Cardiovascular Effects. The relationship of PDE 5 inhibitors and cardiovascular health has been extensively studied. Daily administration of Cialis (20 mg) for 26 weeks in healthy men or patients with mild ED resulted in blood pressure changes similar to those observed after placebo administration. Viagra studies have revealed a minor reduction in systolic and diastolic pressures of 2 to 8 mm Hg without appreciable change in heart rate.

The cardiac effects of Viagra during exercise in men with suspected coronary artery disease was studied in a randomized, double-blind, crossover study of 105 men with ED who underwent supine bicycle echocardiograms 1 hour after taking Viagra or placebo. No negative effect of Viagra was seen with regard to symptoms, exercise duration, or ischemia. Similar safety was noted in a double-blind single-dose crossover study using Levitra (10 mg) or placebo in 41 men with stable exertional angina who underwent exercise tolerance testing. No differences were noted between Levitra and placebo with regard to exercise time or time to first awareness of angina, but Levitra did significantly prolong the time to ischemic threshold.

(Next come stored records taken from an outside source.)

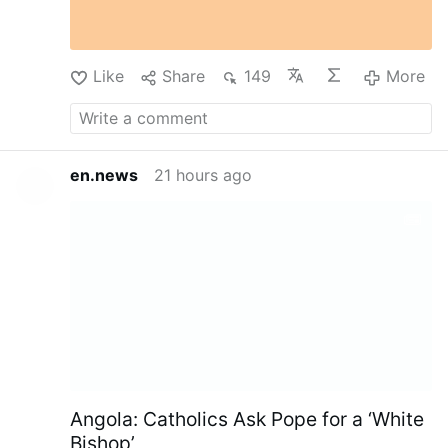
Like
Share
149
More
en.news
21 hours ago
Angola: Catholics Ask Pope for a ‘White
Bishop’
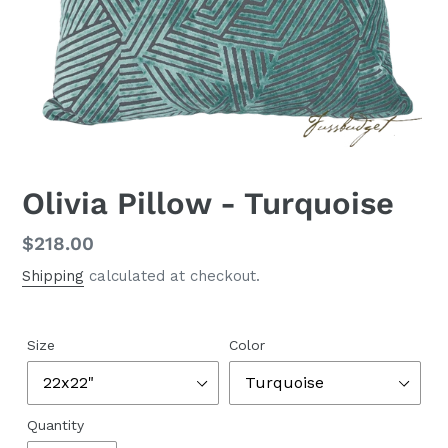
Olivia Pillow - Turquoise
Regular
$218.00
price
Shipping
calculated at checkout.
Size
Color
Quantity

A persistent concern among men and their partners is that Viagra or its competitors might cause a myocardial infarction, based on early reports of sudden death reported in the lay press. An unquantified number of these anecdotal cases were clearly related to the contraindicated simultaneous use of nitrates. Nevertheless, the data regarding PDE 5 inhibitors and coronary artery disease have been reassuring. Cardiac catheterization for severe coronary artery disease was performed in 14 men before and 45 minutes following administration of Viagra (100 mg), resulting in no negative hemodynamic effects. Moreover, an investigation of reports of Viagra-associated deaths showed no difference from expected death rates, and the rate of cardiac events in England among users of Viagra appeared to be no higher than that of the general population. Nevertheless, it must be recognized that sexual activity itself is associated with a small risk of myocardial infarction, and cardiovascular assessment should be considered prior to treatment of ED in any patient considered at increased risk for a cardiac event.

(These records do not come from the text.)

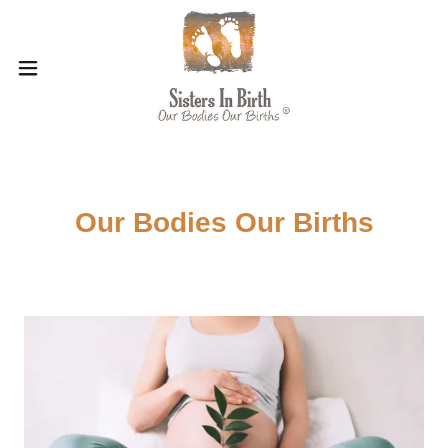
Our Bodies Our Births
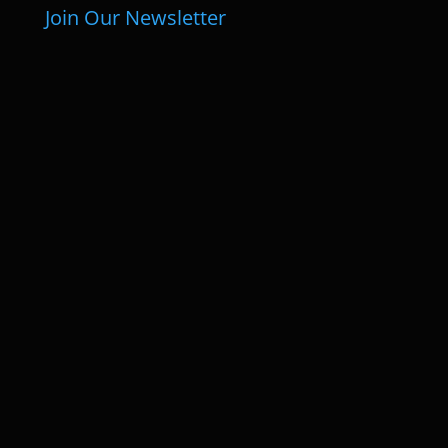
Join Our Newsletter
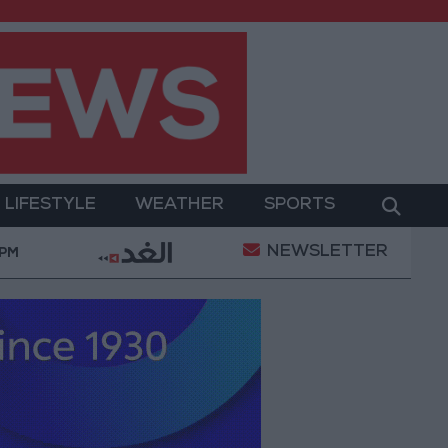
LIFESTYLE
WEATHER
SPORTS
NEWSLETTER
pting Iranian Conditions
Maintenance Work Begin
 PM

Since cardiovascular disease often coexists with ED, the Princeton Consensus Panel was convened to review existing data and provide recommendations regarding the treatment of sexual dysfunction in men with heart disease. Those recommendations indicate the need for no additional evaluation prior to treatment for men in a low-risk group, including those with controlled hypertension; mild, stable angina; history of uncomplicated myocardial infarction; and mild valvular disease. A high-risk group was identified in whom treatment of sexual dysfunction should be withheld until further safety data could be accumulated. This group included men with unstable or refractory angina, uncontrolled hypertension, high-grade congestive heart failure, myocardial infarction within the previous 2 weeks, high-risk arrhythmias, obstructive cardiomyopathy, and moderate to severe valvular disease. Men with intermediate risk, eg, those with moderate angina or recent myocardial infarction (<6 weeks), should undergo further cardiac evaluation before restratification into one of the other groups.

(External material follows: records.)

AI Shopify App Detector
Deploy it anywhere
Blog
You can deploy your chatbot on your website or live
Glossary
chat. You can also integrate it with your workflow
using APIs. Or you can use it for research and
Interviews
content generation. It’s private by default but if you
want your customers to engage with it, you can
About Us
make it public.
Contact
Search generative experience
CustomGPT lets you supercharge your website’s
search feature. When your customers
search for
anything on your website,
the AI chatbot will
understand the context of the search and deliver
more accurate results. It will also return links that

Other Treatment Options for ED

Penile injections with vasoactive medications are effective in 70% to 80% of patients, have an onset of action within 10 minutes, and are nearly painless. They represent the most common treatment for men who take nitrates or have had no success with phosphodiesterase inhibitors and are used by approximately 10% of men with ED. Alprostadil is most frequently prescribed but can cause an unpleasant burning sensation in about 20% of men. Papaverine and phentolamine can be used to avoid this problem or used in combination with alprostadil for greater efficacy. In a study of 615 cases of men using penile injection therapy, penile fibrosis was noted in 3%, and 4% of men experienced a prolonged erection, representing 0.3% of injections. Although less than half of men taught to use penile injection therapy continue to use this therapy for more than a few years, satisfaction rates among users are comparable to men who use Viagra as therapy for ED.